Authentic Brands Group, which owns the intellectual property rights to Sports Illustrated as well as to celebrities like Marilyn Monroe and Muhammad Ali, said it had struck a long-term deal to license Sports Illustrated’s publishing rights to Minute Media, a digital-media company focused on sports.

Minute Media’s license with Sports Illustrated will stretch for 10 years with an option to extend for up to 30 years total, into the magazine’s centenary. Both companies expect the deal, which also includes Sports Illustrated’s Swim brand, to last for the full 30-year term. The companies declined to disclose financial terms but said that Authentic Brands Group was taking a stake in Minute Media as part of the deal.

The deal is a significant expansion for Minute Media, a New York-based company founded in 2011 whose holdings — which include the sports websites The Players’ Tribune and Fansided — generate more than $400 million in revenue annually.

Sports Illustrated has been engulfed in turmoil for months, the result of a corporate tug of war between the company that owns the iconic magazine and the energy drink mogul whose executives have been running it. The agreement begins immediately and effectively wrests Sports Illustrated’s operations away from Arena Group, the digital-media company that has run the magazine since 2019 and threatened to end its print edition.

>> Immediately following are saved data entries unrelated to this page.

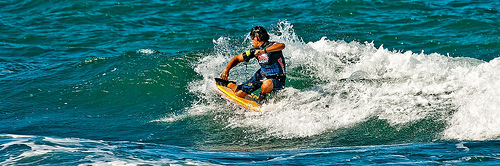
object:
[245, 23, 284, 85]
man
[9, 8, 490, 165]
ocean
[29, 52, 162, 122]
waves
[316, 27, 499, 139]
water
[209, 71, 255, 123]
surfboard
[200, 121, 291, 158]
shadow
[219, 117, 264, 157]
bubbles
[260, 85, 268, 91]
knee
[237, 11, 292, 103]
surfer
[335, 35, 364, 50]
breaks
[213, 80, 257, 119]
board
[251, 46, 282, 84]
wetsuit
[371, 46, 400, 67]
cap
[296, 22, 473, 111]
wave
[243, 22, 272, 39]
hair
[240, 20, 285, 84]
boarder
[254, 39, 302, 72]
arm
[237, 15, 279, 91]
rider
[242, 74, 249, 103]
knee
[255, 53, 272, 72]
advertisements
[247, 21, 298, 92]
person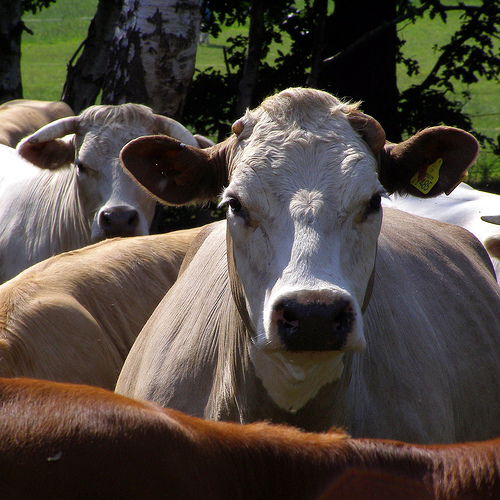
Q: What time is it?
A: Afternoon.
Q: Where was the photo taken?
A: Outside somewhere.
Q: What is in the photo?
A: Cows.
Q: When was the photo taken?
A: During the daytime.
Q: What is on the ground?
A: Grass.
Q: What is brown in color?
A: Fur.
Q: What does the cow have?
A: Ears.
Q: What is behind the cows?
A: Trees.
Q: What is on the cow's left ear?
A: An identification mark.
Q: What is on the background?
A: A green open field.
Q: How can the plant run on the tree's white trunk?
A: Because it is a climbing wild plant.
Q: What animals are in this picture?
A: Cows.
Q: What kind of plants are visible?
A: Trees and grass.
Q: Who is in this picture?
A: Cows.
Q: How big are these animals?
A: Large.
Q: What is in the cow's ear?
A: Yellow tag.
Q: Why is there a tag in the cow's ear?
A: Identification.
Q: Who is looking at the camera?
A: Two cows.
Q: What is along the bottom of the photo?
A: Brown cow.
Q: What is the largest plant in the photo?
A: Tree.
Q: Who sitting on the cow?
A: No one.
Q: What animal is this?
A: Cow.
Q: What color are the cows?
A: Brown.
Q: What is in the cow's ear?
A: Tag.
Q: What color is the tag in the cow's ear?
A: Yellow.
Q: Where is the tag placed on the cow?
A: Ear.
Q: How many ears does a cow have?
A: Two.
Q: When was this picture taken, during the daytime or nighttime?
A: Daytime.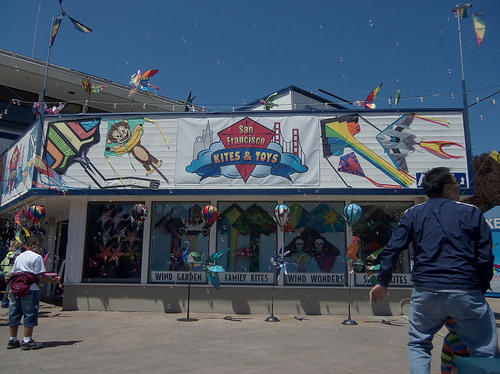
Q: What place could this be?
A: It is a store.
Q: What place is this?
A: It is a store.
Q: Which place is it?
A: It is a store.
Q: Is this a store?
A: Yes, it is a store.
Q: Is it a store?
A: Yes, it is a store.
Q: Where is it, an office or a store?
A: It is a store.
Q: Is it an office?
A: No, it is a store.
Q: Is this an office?
A: No, it is a store.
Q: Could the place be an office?
A: No, it is a store.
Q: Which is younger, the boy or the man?
A: The boy is younger than the man.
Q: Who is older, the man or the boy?
A: The man is older than the boy.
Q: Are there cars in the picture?
A: No, there are no cars.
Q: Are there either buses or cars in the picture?
A: No, there are no cars or buses.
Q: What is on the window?
A: The sign is on the window.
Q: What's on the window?
A: The sign is on the window.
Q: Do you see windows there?
A: Yes, there is a window.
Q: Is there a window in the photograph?
A: Yes, there is a window.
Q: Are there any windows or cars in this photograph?
A: Yes, there is a window.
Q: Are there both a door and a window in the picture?
A: Yes, there are both a window and a door.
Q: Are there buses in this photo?
A: No, there are no buses.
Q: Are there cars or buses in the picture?
A: No, there are no buses or cars.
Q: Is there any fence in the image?
A: No, there are no fences.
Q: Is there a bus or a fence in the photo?
A: No, there are no fences or buses.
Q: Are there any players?
A: No, there are no players.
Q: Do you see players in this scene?
A: No, there are no players.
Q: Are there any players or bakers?
A: No, there are no players or bakers.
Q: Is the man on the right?
A: Yes, the man is on the right of the image.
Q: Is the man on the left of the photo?
A: No, the man is on the right of the image.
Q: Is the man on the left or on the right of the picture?
A: The man is on the right of the image.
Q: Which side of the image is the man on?
A: The man is on the right of the image.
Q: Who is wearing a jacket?
A: The man is wearing a jacket.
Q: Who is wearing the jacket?
A: The man is wearing a jacket.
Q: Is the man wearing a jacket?
A: Yes, the man is wearing a jacket.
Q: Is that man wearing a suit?
A: No, the man is wearing a jacket.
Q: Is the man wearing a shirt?
A: Yes, the man is wearing a shirt.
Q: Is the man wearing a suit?
A: No, the man is wearing a shirt.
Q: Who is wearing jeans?
A: The man is wearing jeans.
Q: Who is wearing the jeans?
A: The man is wearing jeans.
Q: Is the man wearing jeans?
A: Yes, the man is wearing jeans.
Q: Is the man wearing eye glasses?
A: No, the man is wearing jeans.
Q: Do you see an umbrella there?
A: No, there are no umbrellas.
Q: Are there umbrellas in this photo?
A: No, there are no umbrellas.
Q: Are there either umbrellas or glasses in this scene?
A: No, there are no umbrellas or glasses.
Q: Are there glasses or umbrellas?
A: No, there are no umbrellas or glasses.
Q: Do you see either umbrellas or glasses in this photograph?
A: No, there are no umbrellas or glasses.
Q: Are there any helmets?
A: No, there are no helmets.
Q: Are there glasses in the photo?
A: No, there are no glasses.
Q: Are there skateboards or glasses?
A: No, there are no glasses or skateboards.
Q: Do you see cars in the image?
A: No, there are no cars.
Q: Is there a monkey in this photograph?
A: Yes, there is a monkey.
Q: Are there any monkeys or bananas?
A: Yes, there is a monkey.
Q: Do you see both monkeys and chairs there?
A: No, there is a monkey but no chairs.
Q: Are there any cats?
A: No, there are no cats.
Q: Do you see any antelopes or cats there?
A: No, there are no cats or antelopes.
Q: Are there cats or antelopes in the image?
A: No, there are no cats or antelopes.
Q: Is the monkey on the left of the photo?
A: Yes, the monkey is on the left of the image.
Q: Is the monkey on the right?
A: No, the monkey is on the left of the image.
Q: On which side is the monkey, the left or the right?
A: The monkey is on the left of the image.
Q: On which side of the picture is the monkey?
A: The monkey is on the left of the image.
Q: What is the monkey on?
A: The monkey is on the sign.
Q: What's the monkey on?
A: The monkey is on the sign.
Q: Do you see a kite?
A: Yes, there is a kite.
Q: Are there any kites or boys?
A: Yes, there is a kite.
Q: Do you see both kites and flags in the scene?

A spokesman for Arena Group said the company had been informed of the deal with the new licensee and had no other details.

It is a new chapter for Sports Illustrated, which published its first issue in 1954. Asaf Peled, the chief executive of Minute Media, said in an interview that he planned to continue Sports Illustrated’s print edition.

“In the current era of digital, it’s still not trivial and quite difficult to build your own brand and get people to know and admire it,” Mr. Peled said. “So once you get the opportunity to work with and grow an iconic brand like Sports Illustrated, you take it.”

Sports Illustrated has been in a state of limbo for months. In January, Authentic Brands Group terminated Arena Group’s license to operate the magazine after the company missed a $3.75 million licensing payment. That month, Arena Group — which continued to run Sports Illustrated while it was in breach of its licensing agreement — told Sports Illustrated employees that many would be laid off and notified others that they would remain on staff for 90 days. Last week, Arena Group executives told employees they would stop printing the magazine after its May issue.

Minute Media plans to expand the magazine’s publishing operations globally, Mr. Peled said, and to hire back some of the employees whom Arena Group had laid off. He added that he would not know how many employees would return until Minute Media started operating the business this week.

Mr. Peled said Minute Media was focused on “short-form sports content creation,” making video, audio and text for consumption on mobile devices. It owns Fansided, which features articles and podcasts for sports fans and for several years was owned by Sports Illustrated’s former publisher, Time Inc.; and The Players’ Tribune, which publishes videos and essays by athletes and was founded by Derek Jeter, the Yankees Hall of Fame shortstop. Mr. Peled said he also wanted to continue Sports Illustrated’s tradition of in-depth journalism.

“It’s an exception to our core strategy, but it’s not the first time we’ve done that,” Mr. Peled said.